Changer ses idées, dans ce sens précis, ce n'est pas se répéter que tout va bien. C'est desserrer l'exigence. C'est refaire le chemin en sens inverse, du « il faut » vers le « j'aimerais ».

PENSEZ-Y : DE L'EXIGENCE À LA PRÉFÉRENCE

« Je dois absolument réussir cette présentation »

devient

« J'aimerais vraiment la réussir, et je vais tout faire pour. Mais si ça se passe mal, ce sera un mauvais moment, pas la fin du monde. »

« Il ne devrait jamais me manquer de respect »

devient

« Je préférerais qu'il me parle autrement, et je vais le lui dire. Mais je ne peux pas décider à sa place de la façon dont il se comporte. »

« Je ne supporterai pas d'échouer »

devient

« Je n'ai pas envie d'échouer, mais si ça arrive, j'y survivrai, comme j'ai survécu à d'autres échecs avant. »

Vous remarquez ? On n'a pas menti. On n'a pas peint la situation en rose. On a simplement rendu la pensée plus souple, plus vraie, et surtout plus vivable. La déception reste là, mais elle ne se transforme plus en catastrophe.

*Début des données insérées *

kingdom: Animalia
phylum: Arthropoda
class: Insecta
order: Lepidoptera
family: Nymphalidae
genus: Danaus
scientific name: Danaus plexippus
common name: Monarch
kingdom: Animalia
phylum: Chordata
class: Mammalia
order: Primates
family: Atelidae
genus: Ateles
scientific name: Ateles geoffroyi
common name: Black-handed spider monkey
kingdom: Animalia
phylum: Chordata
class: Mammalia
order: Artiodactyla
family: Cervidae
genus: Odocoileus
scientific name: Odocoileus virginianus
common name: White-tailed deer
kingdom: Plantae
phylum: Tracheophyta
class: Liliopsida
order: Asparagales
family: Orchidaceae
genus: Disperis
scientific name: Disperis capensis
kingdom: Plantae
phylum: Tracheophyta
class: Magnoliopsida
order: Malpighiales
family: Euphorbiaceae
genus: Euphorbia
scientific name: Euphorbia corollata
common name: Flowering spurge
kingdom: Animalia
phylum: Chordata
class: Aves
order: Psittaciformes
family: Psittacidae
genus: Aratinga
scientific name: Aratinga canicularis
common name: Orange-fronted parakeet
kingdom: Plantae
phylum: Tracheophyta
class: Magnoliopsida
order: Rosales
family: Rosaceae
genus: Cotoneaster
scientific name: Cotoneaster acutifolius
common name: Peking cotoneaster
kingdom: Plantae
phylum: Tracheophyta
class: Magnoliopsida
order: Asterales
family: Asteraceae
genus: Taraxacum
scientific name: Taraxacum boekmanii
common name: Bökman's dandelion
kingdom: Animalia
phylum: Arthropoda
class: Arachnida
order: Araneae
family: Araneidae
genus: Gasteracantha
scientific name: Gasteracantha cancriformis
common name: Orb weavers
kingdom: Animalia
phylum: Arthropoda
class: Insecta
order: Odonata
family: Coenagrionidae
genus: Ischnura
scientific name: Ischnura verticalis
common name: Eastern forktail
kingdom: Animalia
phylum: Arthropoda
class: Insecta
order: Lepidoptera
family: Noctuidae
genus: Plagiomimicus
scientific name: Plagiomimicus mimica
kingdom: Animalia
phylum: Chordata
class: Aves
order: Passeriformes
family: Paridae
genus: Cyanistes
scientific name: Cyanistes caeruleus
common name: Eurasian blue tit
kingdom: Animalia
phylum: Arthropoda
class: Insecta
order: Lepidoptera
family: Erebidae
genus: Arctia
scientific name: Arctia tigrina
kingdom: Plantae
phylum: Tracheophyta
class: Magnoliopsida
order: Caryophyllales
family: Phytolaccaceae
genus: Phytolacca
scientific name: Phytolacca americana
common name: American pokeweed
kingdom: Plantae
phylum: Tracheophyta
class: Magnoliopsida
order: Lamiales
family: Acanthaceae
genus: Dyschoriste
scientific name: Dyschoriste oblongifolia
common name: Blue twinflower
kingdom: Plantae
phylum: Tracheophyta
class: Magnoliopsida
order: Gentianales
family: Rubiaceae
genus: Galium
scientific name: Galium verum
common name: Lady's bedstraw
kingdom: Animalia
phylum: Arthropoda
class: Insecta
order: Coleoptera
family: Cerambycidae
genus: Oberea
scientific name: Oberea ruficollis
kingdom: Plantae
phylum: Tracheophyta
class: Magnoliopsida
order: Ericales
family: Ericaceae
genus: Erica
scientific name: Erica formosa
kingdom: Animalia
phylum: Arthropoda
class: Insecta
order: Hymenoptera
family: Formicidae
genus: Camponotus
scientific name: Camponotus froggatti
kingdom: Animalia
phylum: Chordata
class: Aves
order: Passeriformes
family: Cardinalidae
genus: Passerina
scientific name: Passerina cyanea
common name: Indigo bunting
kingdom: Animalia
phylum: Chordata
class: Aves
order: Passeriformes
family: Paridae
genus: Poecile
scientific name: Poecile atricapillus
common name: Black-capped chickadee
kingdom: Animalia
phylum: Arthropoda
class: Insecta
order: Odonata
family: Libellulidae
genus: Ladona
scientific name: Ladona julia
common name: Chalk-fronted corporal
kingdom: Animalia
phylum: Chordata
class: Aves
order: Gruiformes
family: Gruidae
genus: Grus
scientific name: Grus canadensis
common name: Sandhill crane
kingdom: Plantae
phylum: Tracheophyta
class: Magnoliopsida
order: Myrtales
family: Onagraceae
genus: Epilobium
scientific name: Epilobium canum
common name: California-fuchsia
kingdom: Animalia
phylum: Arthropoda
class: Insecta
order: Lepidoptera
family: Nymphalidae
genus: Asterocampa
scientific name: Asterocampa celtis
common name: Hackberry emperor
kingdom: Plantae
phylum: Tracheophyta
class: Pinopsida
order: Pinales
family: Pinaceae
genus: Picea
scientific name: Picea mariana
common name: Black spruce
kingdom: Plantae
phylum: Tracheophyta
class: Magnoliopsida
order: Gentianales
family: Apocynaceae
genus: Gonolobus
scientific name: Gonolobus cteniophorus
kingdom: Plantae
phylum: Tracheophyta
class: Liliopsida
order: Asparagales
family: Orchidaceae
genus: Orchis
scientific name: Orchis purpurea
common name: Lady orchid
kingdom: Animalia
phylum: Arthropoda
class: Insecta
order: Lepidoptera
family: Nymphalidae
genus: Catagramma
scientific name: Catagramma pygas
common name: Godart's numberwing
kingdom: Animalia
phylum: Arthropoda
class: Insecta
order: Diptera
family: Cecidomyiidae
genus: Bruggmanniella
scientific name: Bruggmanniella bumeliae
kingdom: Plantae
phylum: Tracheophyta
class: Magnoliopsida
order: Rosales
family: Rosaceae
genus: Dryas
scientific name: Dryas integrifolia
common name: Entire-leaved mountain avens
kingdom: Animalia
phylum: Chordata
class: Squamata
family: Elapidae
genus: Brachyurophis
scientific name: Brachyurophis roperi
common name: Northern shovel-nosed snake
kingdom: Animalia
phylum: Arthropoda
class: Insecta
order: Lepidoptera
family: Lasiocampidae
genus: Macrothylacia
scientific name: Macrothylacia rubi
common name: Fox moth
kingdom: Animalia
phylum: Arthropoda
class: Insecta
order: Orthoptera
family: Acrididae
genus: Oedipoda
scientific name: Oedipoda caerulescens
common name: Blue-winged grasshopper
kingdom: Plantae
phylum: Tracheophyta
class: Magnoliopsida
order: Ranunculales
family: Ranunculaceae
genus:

C'est exactement la différence entre changer ses idées et « penser positif ». Penser positif, c'est se dire « tout va bien » quand tout ne va pas bien. Votre cerveau n'est pas dupe, il rejette le mensonge, et vous vous sentez encore plus seul avec votre inquiétude. Changer ses idées, ce n'est pas viser le plus beau. C'est viser le plus juste. Une pensée aidante n'est pas forcément une pensée agréable. C'est une pensée assez vraie pour vous permettre de ressentir, de réfléchir et d'agir, sans vous écraser au passage.

Reprenons notre image de la route. Se changer les idées, c'était lâcher le gaz. Changer ses idées, c'est reprogrammer le GPS. Tant que la destination inscrite est « je dois être parfait sinon je ne vaux rien », vous aurez beau rouler prudemment, l'itinéraire vous ramènera toujours au même mur. Ce n'est pas votre façon de conduire qui pose problème. C'est l'adresse que vous avez entrée. Changez l'adresse, et toute la route change avec elle.

Cela dit, reprogrammer le GPS demande du temps, de la lucidité, parfois du courage. Et il y a des jours où on n'y arrive pas. Des jours où la pensée revient, encore et encore, et où aucune reformulation ne tient. Que faire quand on n'arrive pas à changer une idée qui s'accroche ?

Peut-être qu'alors, il ne s'agit pas de la changer. Peut-être qu'il suffit de cesser de lui obéir.

Changer sa relation à ses idées : décrocher du panneau

Il y a des pensées qu'on n'arrive pas à changer. On a beau les retourner, les raisonner, les confronter aux faits, elles reviennent. Tenaces. « Je vais échouer. » « Je ne suis pas à la hauteur. » « Quelque chose va mal tourner. »

Vous connaissez cette expérience. Vous savez, quelque part, que la pensée est exagérée. Vous vous êtes déjà expliqué cent fois pourquoi elle est fausse. Et pourtant, elle repasse. Comme une chanson agaçante qui tourne dans la tête et refuse de partir.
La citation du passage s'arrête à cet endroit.